Senior Intelligence Analyst, GTAC Vulnerability Mission

This is a fully remote position, open to applicants in Germany.

📋 Description

• Recognize threats, trends, and emerging developments in vulnerabilities and exploit behavior by adversaries while synthesizing raw intelligence and data from multiple sources.

• Track and analyze the Tactics, Techniques, and Procedures (TTPs) utilized by cyber threat actors who employ exploits.

• Analyze, model, and structure data relationships to aid in identifying and detailing malicious activities.

• Consistently apply understood analytic tradecraft to the gathered intelligence.

• Generate comprehensive intelligence analyses for both internal and external clients through written reports of varying depth under tight deadlines, with minimal oversight.

• Collaborate with various teams to keep CrowdStrike informed about activities of interest and to coordinate adversary/campaign tracking.

• Create tools, processes, and technologies to enable predictive analysis of adversaries and their tactics based on vulnerabilities and exploits.

• Identify intelligence gaps and submit information requests to address these gaps.

• Conduct briefings as necessary for a diverse range of clients as requested (via phone, video conference, webcast, in-person meeting, or industry conference).

⛳️ Requirements

• A minimum of 2-3 years of experience in a threat intelligence environment.

• A motivated self-starter with experience in the cyber threat intelligence sector, ideally with a background in researching and reporting on exploits and adversary behavior.

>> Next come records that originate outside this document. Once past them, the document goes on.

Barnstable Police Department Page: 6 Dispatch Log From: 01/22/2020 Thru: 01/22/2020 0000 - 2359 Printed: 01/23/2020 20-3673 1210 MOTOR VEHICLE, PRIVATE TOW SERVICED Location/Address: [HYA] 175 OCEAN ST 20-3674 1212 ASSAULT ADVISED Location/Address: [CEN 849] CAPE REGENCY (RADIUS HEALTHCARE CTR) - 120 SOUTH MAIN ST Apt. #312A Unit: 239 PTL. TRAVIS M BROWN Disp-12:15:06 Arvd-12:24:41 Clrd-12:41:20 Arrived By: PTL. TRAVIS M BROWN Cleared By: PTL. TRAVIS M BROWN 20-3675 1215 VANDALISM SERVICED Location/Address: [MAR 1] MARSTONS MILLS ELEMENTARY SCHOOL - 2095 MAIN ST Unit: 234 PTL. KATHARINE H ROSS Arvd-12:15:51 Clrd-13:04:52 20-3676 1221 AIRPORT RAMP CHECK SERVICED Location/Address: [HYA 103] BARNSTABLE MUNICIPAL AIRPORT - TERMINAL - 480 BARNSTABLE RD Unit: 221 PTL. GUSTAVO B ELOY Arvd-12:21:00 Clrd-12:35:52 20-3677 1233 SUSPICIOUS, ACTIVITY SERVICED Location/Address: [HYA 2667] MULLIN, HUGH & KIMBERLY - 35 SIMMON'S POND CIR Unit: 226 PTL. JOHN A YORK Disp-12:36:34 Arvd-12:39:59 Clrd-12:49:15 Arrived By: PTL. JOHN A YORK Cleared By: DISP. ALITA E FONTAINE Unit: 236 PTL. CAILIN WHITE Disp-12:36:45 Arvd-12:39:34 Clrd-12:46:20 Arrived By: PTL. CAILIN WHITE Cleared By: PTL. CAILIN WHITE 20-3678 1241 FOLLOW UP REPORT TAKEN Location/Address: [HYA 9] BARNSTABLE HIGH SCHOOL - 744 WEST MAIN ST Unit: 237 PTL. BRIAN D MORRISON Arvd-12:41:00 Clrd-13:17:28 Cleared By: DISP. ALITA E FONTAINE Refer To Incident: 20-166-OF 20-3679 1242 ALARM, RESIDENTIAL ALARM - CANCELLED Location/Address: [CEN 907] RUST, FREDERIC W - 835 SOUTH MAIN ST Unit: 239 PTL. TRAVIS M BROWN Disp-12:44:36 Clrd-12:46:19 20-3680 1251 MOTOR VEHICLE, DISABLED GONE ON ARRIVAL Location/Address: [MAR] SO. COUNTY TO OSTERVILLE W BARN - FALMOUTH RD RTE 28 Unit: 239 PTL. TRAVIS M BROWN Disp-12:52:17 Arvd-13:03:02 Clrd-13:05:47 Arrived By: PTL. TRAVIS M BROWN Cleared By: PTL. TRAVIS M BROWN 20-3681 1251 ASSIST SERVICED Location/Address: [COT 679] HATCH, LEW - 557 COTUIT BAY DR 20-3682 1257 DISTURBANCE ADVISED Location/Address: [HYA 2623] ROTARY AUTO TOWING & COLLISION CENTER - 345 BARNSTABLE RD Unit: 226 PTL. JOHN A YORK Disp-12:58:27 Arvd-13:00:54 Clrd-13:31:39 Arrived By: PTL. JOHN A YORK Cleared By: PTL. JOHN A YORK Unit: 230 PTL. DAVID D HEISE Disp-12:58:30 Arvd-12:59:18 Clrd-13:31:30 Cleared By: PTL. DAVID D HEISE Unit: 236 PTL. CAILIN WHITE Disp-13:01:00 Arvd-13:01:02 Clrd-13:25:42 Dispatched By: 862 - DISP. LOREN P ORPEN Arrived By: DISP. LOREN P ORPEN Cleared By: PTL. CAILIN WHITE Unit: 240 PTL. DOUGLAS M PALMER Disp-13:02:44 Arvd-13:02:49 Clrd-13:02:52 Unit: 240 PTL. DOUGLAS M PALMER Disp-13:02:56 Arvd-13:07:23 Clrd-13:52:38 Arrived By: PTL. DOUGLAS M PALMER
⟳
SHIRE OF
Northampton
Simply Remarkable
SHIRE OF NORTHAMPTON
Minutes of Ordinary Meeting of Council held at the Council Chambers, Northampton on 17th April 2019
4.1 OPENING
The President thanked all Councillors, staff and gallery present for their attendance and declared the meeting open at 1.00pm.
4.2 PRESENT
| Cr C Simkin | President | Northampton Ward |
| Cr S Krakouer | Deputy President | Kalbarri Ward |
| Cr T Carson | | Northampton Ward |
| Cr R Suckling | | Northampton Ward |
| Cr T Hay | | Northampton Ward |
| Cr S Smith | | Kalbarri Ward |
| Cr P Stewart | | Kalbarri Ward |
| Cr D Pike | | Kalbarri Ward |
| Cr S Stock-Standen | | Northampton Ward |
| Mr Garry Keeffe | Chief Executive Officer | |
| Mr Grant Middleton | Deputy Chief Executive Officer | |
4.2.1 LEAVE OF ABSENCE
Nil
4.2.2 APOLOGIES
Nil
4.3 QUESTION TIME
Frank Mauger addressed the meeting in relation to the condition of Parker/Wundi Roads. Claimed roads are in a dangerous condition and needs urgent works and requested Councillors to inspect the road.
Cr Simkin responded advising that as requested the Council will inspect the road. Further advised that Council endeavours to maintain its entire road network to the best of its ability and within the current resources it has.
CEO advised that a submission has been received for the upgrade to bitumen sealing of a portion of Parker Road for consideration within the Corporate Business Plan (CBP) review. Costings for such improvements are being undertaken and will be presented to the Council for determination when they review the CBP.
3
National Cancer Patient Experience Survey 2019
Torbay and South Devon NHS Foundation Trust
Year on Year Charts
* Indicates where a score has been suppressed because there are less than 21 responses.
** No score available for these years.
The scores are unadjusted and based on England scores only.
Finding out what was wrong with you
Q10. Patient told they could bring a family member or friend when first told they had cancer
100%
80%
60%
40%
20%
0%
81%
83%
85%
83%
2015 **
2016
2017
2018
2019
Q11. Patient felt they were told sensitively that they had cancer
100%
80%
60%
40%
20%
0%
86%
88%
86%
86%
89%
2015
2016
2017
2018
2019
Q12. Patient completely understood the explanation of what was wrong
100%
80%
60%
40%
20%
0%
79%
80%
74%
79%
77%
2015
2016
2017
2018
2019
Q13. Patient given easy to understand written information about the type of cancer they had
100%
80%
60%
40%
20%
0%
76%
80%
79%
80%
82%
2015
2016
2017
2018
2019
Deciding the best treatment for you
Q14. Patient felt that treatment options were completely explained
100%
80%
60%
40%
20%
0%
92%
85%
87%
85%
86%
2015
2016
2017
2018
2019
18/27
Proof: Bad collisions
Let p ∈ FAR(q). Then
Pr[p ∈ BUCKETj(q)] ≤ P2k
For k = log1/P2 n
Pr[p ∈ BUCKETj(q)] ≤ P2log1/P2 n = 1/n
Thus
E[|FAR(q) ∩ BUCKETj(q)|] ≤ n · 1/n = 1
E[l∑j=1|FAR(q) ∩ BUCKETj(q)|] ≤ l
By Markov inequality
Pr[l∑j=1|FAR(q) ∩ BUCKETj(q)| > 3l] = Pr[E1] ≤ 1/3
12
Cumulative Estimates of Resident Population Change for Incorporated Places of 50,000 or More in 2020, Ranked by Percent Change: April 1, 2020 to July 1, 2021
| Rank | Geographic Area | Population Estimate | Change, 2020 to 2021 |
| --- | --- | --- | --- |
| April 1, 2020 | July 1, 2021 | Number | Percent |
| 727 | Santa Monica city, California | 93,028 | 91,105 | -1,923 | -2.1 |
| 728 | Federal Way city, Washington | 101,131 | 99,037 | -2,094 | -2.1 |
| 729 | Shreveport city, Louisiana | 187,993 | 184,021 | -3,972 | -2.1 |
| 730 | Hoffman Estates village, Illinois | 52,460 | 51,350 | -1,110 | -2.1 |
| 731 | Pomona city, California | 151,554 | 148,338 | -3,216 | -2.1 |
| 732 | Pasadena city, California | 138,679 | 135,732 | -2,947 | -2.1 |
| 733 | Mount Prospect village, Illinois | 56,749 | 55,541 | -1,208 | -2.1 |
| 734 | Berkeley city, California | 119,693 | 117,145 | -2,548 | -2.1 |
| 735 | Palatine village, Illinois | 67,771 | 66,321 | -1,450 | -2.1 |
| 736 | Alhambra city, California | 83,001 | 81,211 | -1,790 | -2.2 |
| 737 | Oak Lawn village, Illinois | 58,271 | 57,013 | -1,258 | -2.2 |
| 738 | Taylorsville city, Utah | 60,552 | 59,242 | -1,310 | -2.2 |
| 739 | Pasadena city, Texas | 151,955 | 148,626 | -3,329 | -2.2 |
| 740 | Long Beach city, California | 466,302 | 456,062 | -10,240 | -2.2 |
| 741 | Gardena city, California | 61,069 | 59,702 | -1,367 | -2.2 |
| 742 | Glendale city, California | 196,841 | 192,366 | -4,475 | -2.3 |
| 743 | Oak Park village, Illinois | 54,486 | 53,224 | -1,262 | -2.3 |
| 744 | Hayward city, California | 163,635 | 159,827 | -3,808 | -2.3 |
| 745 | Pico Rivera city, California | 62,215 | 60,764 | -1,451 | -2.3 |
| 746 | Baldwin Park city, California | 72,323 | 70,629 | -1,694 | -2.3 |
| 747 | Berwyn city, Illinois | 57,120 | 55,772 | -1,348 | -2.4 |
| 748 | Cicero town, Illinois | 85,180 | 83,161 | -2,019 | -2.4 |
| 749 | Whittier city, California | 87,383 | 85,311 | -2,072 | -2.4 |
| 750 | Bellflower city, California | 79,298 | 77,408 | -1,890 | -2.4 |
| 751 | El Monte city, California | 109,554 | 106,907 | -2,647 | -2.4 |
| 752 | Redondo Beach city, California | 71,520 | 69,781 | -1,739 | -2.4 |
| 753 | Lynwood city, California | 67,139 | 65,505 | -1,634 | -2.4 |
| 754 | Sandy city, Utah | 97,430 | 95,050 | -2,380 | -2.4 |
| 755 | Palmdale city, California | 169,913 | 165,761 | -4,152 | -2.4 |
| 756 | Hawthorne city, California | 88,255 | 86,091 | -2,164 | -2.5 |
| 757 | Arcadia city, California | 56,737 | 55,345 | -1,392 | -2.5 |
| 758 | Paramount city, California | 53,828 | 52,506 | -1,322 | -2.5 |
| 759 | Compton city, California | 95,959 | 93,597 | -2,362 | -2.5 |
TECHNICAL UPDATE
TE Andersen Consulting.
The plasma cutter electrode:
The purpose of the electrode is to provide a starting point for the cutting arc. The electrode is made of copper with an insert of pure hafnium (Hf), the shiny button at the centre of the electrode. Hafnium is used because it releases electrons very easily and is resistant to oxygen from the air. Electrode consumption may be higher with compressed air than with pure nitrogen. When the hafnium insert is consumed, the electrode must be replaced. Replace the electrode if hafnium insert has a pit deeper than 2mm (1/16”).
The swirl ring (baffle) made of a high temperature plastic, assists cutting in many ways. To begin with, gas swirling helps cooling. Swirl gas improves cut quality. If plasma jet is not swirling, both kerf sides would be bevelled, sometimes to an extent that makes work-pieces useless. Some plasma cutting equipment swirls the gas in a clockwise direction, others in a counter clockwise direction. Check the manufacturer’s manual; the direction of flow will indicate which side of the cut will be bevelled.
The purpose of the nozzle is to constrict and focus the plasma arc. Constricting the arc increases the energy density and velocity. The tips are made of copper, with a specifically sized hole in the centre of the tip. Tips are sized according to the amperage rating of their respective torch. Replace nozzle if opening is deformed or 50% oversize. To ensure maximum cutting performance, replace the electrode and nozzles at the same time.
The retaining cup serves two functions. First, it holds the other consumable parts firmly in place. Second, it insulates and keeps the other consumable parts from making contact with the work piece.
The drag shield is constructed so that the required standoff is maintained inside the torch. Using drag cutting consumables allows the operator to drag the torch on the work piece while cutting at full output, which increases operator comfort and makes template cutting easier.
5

• Capability to produce high-quality finished intelligence products under tight deadlines while maintaining long-term strategic assessments.

• Familiarity with analytic tradecraft, including the creation of intelligence assessments.

• Basic understanding of how vulnerabilities are discovered and exploits are developed (e.g., knowledge of common remote network exploitation and/or local privilege escalation techniques).

• Proficiency in identifying and tracking adversary tradecraft and trends across various actor types.

• Experience with technical indicators from malware, logs, and/or PCAP by utilizing resources for infrastructure analysis, samples, and link analysis.

• Familiarity or willingness to learn basic signature writing (e.g., YARA, Snort, Zeek, etc.).

• Knowledge of operating system fundamentals (e.g., Windows, Linux, macOS) and networking concepts.

• A desire to enhance knowledge of intelligence tradecraft and technical terminology relevant to vulnerability intelligence, while also providing support to other intelligence team members.

• Previous experience as an All-Source intelligence analyst at a national intelligence organization (preferred).

• General knowledge of network and host log analysis with foundational understanding of Incident Response (IR) processes and procedures (preferred).

• Familiarity with EDR and SIEM solutions (preferred).

• Experience with using, developing, deploying, and managing honeypots (preferred).

🏝️ Benefits

• Competitive compensation and equity awards at a market-leading level.

• Comprehensive wellness programs addressing both physical and mental health.

• Generous vacation and holiday policies for recharging.

• Paid parental and adoption leave.

• Professional development opportunities available for all employees, regardless of their level or role.

• Employee Networks, neighborhood groups, and volunteer opportunities to foster connections.

• A vibrant office culture equipped with world-class amenities.

• Certified as a Great Place to Work™ globally.